More than a month after he was designated with backing from the Hezbollah movement and nearly three months after his predecessor Saad Hariri resigned under pressure from the streets, Lebanese Prime Minister Hassan Diab on Tuesday announced his Cabinet of 20 ministers.
The academic and former education minister, who was little-known in Lebanon until last month, insisted in his first comments as premier that his Cabinet was a technocratic one that would strive to meet protesters' demands.
"This is a government that represents the aspirations of the demonstrators who have been mobilized nationwide for more than three months," he said.
He said his government "will strive to meet their demands for an independent judiciary, for the recovery of embezzled funds, for the fight against illegal gains".
UN Secretary-General Antonio Guterres welcomed the formation of the new government and said the United Nations will work with the new premier to support reforms in the heavily indebted country grappling with an economic crisis.
A statement issued by Stephane Dujarric, Guterres' spokesman, also said the UN was committed to supporting "Lebanon's strengthening of its sovereignty, stability and political independence".
Lebanon has been mired in political chaos since October following protests triggered by planned taxes on gas, tobacco and online phone calls.

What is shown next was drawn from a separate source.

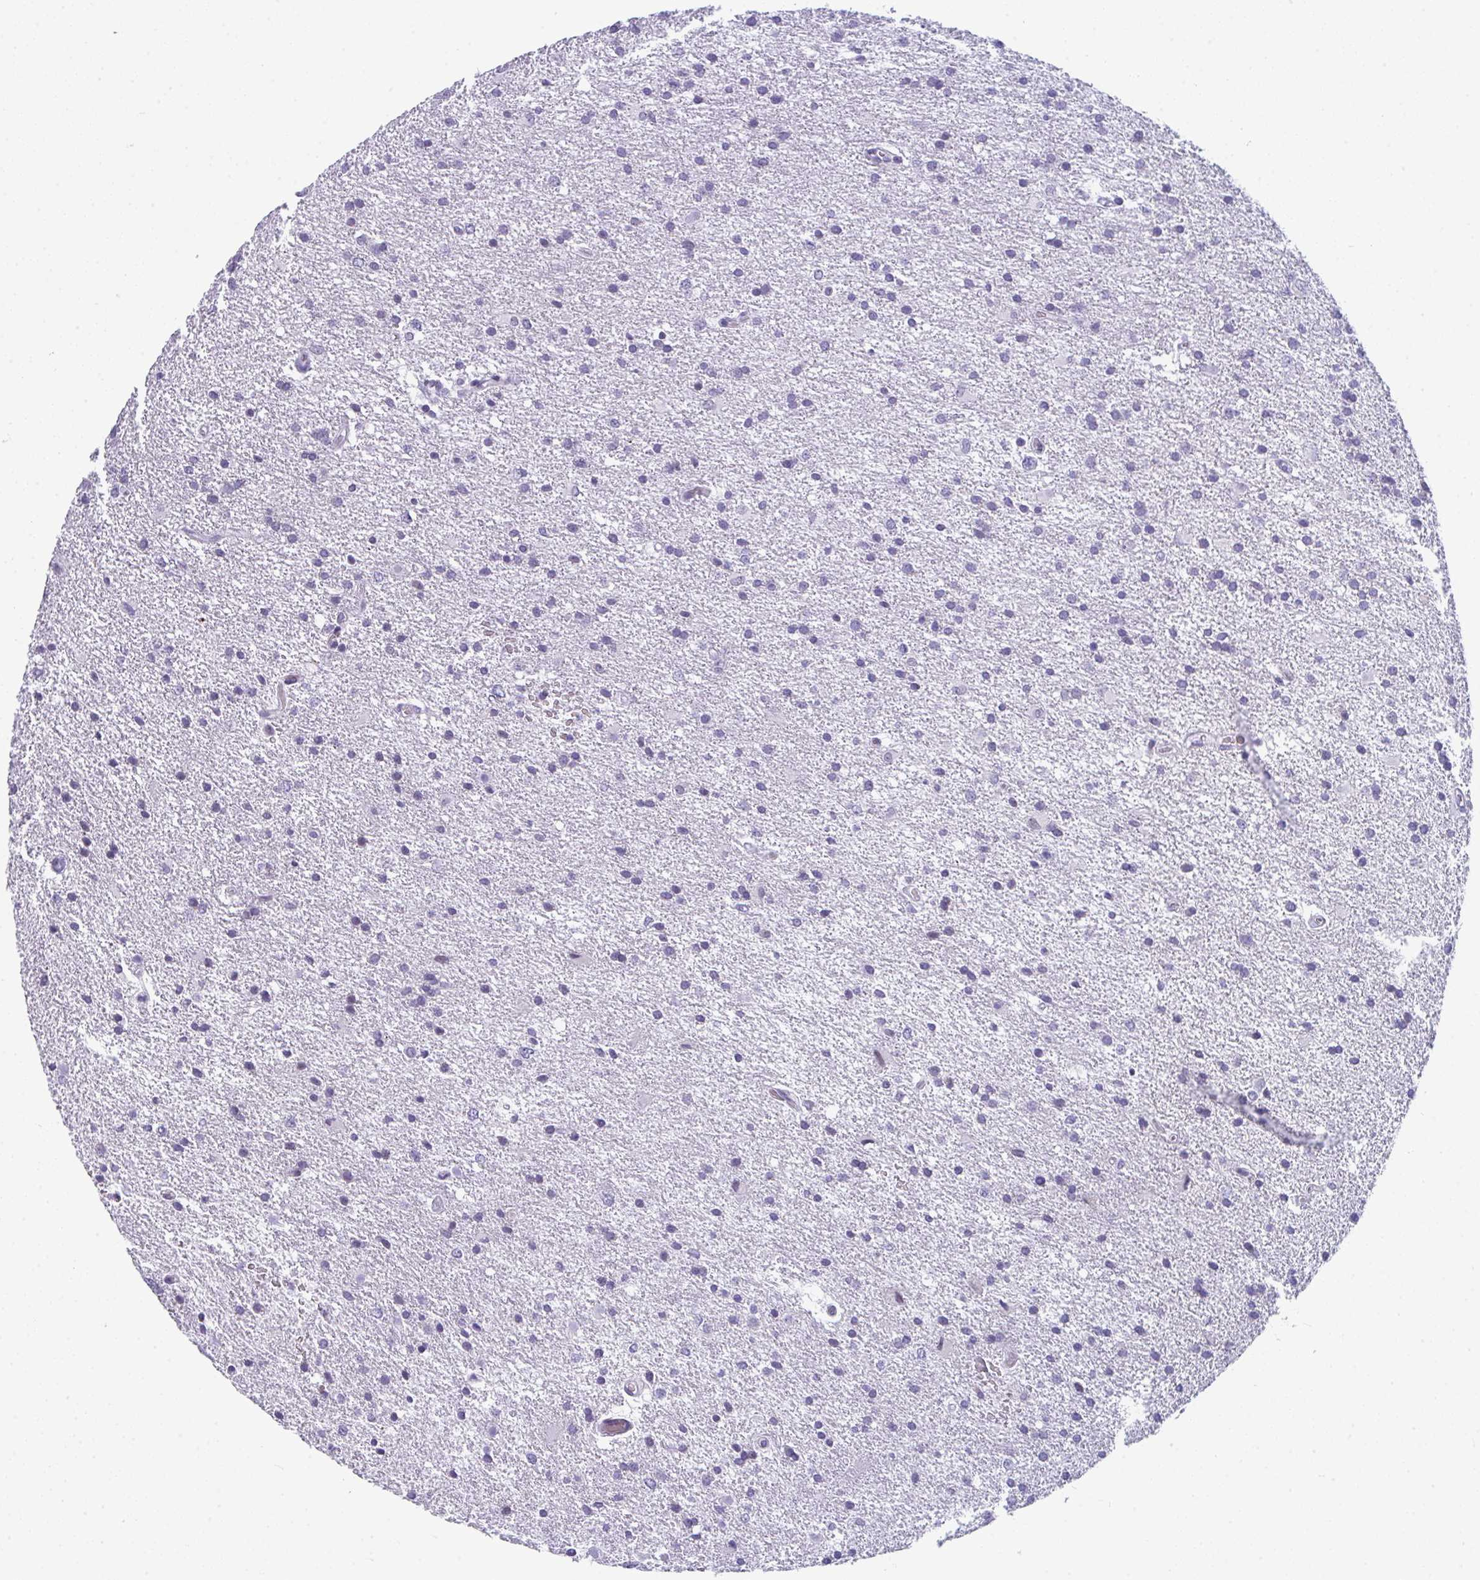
{"staining": {"intensity": "negative", "quantity": "none", "location": "none"}, "tissue": "glioma", "cell_type": "Tumor cells", "image_type": "cancer", "snomed": [{"axis": "morphology", "description": "Glioma, malignant, High grade"}, {"axis": "topography", "description": "Brain"}], "caption": "Malignant glioma (high-grade) stained for a protein using IHC exhibits no positivity tumor cells.", "gene": "CDK13", "patient": {"sex": "male", "age": 68}}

Hariri resigned in late October.
Groups of demonstrators had gathered in the streets of Beirut before the Cabinet was even unveiled, blocking off a main street in the center of the capital where violent scuffles with the police left dozens wounded over the weekend.
Close to the Parliament building, protesters attempted to rip down barbed wire and throw stones at police, who responded with tear gas and water cannons, a journalist witnessed.
Six female ministers
The government, which was scheduled to meet on Wednesday for the first time, includes the country's first female defense minister, Zeina Akar, and five other women.
The post of foreign minister, which had been held by Lebanese President Michel Aoun's son-in-law Gebran Bassil, was handed to diplomat Nassif Hitti.
The Cabinet is made up of unfamiliar figures, many of them academics and former advisers, but protesters were quick to argue that the absence of the biggest names in Lebanon's widely reviled hereditary political elite was but a smokescreen.
"We want a new Lebanon, a Lebanon with no corruption," Charbel Kahi, a 37-year-old farmer, said as fellow protesters beat drums behind him.
"They are not taking the Lebanese people seriously with this government," he said.
Diab conceded that "Lebanon is experiencing a difficult time in its history" and called for stability, but within minutes of his address protesters were out in the streets of several cities, including Tripoli, Sidon and Byblos.